» **GOAL OF THE EXERCISE**
Which lines of the entries below run from the one holding "pinky dip: (727, 414)" to the one holding "ring tip: (171, 329)", inclusive? Set down exactly those lines and no others.

» **Stored dataset items**
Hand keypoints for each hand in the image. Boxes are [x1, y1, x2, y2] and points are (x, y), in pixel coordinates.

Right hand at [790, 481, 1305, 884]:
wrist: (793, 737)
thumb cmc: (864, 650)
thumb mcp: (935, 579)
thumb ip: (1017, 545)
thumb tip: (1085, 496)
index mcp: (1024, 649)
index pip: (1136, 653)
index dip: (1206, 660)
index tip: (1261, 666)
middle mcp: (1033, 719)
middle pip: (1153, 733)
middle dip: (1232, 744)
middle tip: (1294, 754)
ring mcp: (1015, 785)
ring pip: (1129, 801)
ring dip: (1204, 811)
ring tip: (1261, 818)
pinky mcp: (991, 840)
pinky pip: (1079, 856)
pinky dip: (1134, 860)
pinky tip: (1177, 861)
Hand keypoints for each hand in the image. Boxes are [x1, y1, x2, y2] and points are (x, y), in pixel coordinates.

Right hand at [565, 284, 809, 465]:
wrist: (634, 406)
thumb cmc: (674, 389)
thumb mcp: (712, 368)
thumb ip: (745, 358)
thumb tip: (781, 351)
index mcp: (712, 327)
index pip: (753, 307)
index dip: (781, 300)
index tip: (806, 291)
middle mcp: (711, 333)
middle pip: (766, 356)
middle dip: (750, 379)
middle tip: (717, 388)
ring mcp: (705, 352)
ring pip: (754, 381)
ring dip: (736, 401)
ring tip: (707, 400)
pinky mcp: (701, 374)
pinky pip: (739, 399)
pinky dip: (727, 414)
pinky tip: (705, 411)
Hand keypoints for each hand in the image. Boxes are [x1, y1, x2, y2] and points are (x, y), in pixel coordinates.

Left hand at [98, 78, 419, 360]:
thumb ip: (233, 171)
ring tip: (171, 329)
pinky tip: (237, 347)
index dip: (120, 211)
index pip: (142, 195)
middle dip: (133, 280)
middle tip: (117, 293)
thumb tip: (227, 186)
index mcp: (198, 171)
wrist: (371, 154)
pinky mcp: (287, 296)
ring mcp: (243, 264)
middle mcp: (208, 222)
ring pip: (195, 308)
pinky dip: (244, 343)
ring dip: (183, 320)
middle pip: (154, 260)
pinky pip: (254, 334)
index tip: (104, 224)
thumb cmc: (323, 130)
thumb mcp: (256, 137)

» **FINISHED EXERCISE**
pinky dip: (727, 414)
pinky tip: (705, 411)
Hand keypoints for each hand in the image. Boxes are [x1, y1, x2, y2] and points are (x, y), in pixel coordinates.

Left hand at [98, 78, 419, 360]:
thumb ip: (233, 171)
ring tip: (171, 329)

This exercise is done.